Впрочем, продолжает Астафьев, «всякая рационалистическая мораль, не признающая иных моральных чувств, кроме уважения к закону или страха, <…> есть собственно мораль не деятельности, но бездеятельности, внешней дисциплины». Не противореча логике, такая мораль противоречит природе души человеческой, природе существенно деятельной. Напротив, этой природе глубоко созвучна христианская мораль, исходящая «из чувства положительной, деятельной любви, составляющего существеннейшее содержание Христовой проповеди» [31: 18–19].

Хотя речь о христианской любви – впереди, Астафьев делает уже сейчас два немаловажных замечания. Вопервых, он de facto отказывается признавать в христианской морали элемент страха, ничего не говорит о значении «страха Божьего», но прямо открещивается от страха, как от «чувства по существу своему депримирующего, подавляющего проявления воли». Во-вторых, Астафьев безоговорочно осуждает проповедь любви, которая ограничивается «непротивлением злу»: у автора этой проповеди – филистерская душа, «враждебная всему мистическому и страстному» [31: 20]. Слово страсть прозвучало не в первый раз – и в дальнейшем станет звучать все настойчивее и позитивнее, как качество подлинного – то есть страстного – существования.

Отношение Астафьева к страху и страсти может показаться «не каноническим», и в определенной степени оно таковым и является. Мотивы подобного отношения мы лучше поймем в главе 20, где коснемся апологии «страха Божия» у К. Н. Леонтьева. Но уже сейчас можно вспомнить чудесные строки из стихотворения «Моя молитва» одного из первых «любомудров» Дмитрия Веневитинова (1805–1827), выражающие, на мой взгляд, близкое Астафьеву представление о страсти:

Между тем, Астафьев совершает следующий принципиальный шаг, переходя к вопросу о значении «того влияния, под которым всегда развивалась, да вне которого не может развиваться и вперед Психология, – влияния общих метафизических воззрений на природу субъекта душевной жизни» [31: 21]. Мы видим: переход от «чистой» психологии к психологии философской, в основании которой лежит метафизика, ознаменован у Астафьева, в первую очередь, тем, что он обращается, наконец, к понятию субъекта.

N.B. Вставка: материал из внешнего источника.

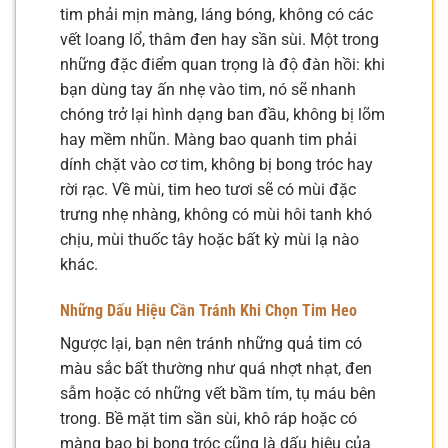
tim phải mịn màng, láng bóng, không có các
vết loang lổ, thâm đen hay sần sùi. Một trong
những đặc điểm quan trọng là độ đàn hồi: khi
bạn dùng tay ấn nhẹ vào tim, nó sẽ nhanh
chóng trở lại hình dạng ban đầu, không bị lõm
hay mềm nhũn. Màng bao quanh tim phải
dính chặt vào cơ tim, không bị bong tróc hay
rời rạc. Về mùi, tim heo tươi sẽ có mùi đặc
trưng nhẹ nhàng, không có mùi hôi tanh khó
chịu, mùi thuốc tây hoặc bất kỳ mùi lạ nào
khác.
Những Dấu Hiệu Cần Tránh Khi Chọn Tim Heo
Ngược lại, bạn nên tránh những quả tim có
màu sắc bất thường như quá nhợt nhạt, đen
sẫm hoặc có những vết bầm tím, tụ máu bên
trong. Bề mặt tim sần sùi, khô ráp hoặc có
màng bao bị bong tróc cũng là dấu hiệu của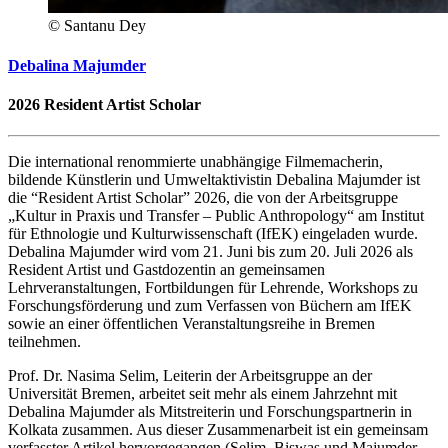
© Santanu Dey
Debalina Majumder
2026
Resident Artist Scholar
Die international renommierte unabhängige Filmemacherin,
bildende Künstlerin und Umweltaktivistin Debalina Majumder ist
die “
Resident Artist Scholar”
2026, die von der Arbeitsgruppe
„Kultur in Praxis und Transfer –
Public Anthropology
“ am Institut
für Ethnologie und Kulturwissenschaft (IfEK) eingeladen wurde.
Debalina Majumder wird vom 21. Juni bis zum 20. Juli 2026 als
Resident Artist und Gastdozentin an gemeinsamen
Lehrveranstaltungen, Fortbildungen für Lehrende, Workshops zu
Forschungsförderung und zum Verfassen von Büchern am IfEK
sowie an einer öffentlichen Veranstaltungsreihe in Bremen
teilnehmen.
Prof. Dr. Nasima Selim, Leiterin der Arbeitsgruppe an der
Universität Bremen, arbeitet seit mehr als einem Jahrzehnt mit
Debalina Majumder als Mitstreiterin und Forschungspartnerin in
Kolkata zusammen. Aus dieser Zusammenarbeit ist ein gemeinsam
verfasster Artikel hervorgegangen (Selim, Biswas und Majumder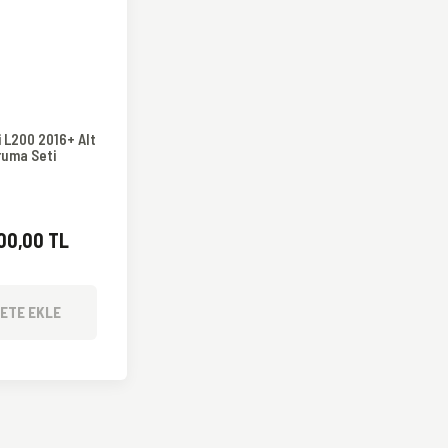
i L200 2016+ Alt
ruma Seti
500,00 TL
ETE EKLE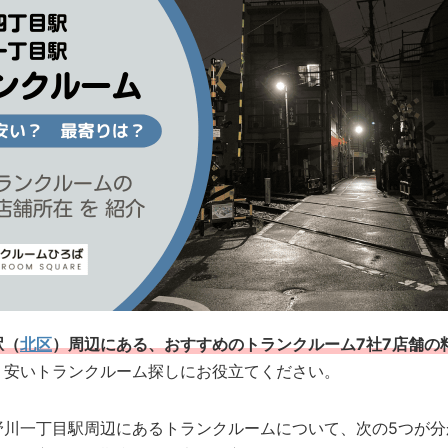
駅（
北区
）周辺にある、おすすめのトランクルーム7社7店舗の
、安いトランクルーム探しにお役立てください。
野川一丁目駅周辺にあるトランクルームについて、次の5つが分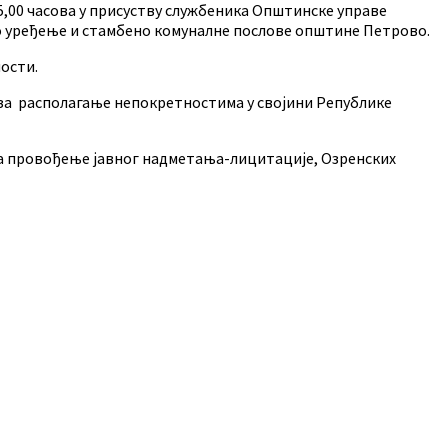
15,00 часова у присуству службеника Општинске управе
но уређење и стамбено комуналне послове општине Петрово.
ости.
 за располагање непокретностима у својини Републике
 провођење јавног надметања-лицитације, Озренских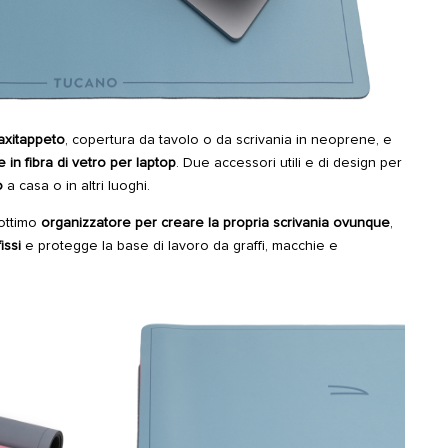
axitappeto
, copertura da tavolo o da scrivania in neoprene, e
e in fibra di vetro per laptop
. Due accessori utili e di design per
ro
a casa o in altri luoghi.
 ottimo
organizzatore per creare la propria scrivania ovunque
,
issi
e protegge la base di lavoro da graffi, macchie e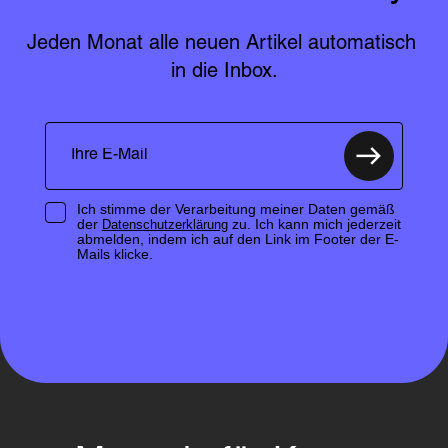
Jeden Monat alle neuen Artikel automatisch 
in die Inbox.
Ich stimme der Verarbeitung meiner Daten gemäß
der
zu. Ich kann mich jederzeit
Datenschutzerklärung
abmelden, indem ich auf den Link im Footer der E-
Mails klicke.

Философские взгляды на природу душевной жизни, отмечает Астафьев, принимают две основные, принципиально разные формы. Одни философы признают существование субъекта в качестве начала «самостоятельного, т. е из себя, по собственному почину развивающего все свои образования, состояния чувства, воли и познания»; другие допускают существование только «несамостоятельного, развивающегося не по собственному почину, но из вне его данных возбуждений, из мира объекта» [31: 22]. К отрицанию конкретного субъекта приходят и те, кто выдает за начало душевной жизни нечто «метафизическое и бессознательное духовного характера, пущенное в ход преимущественно новейшею Германскою философиею», добавляет Астафьев.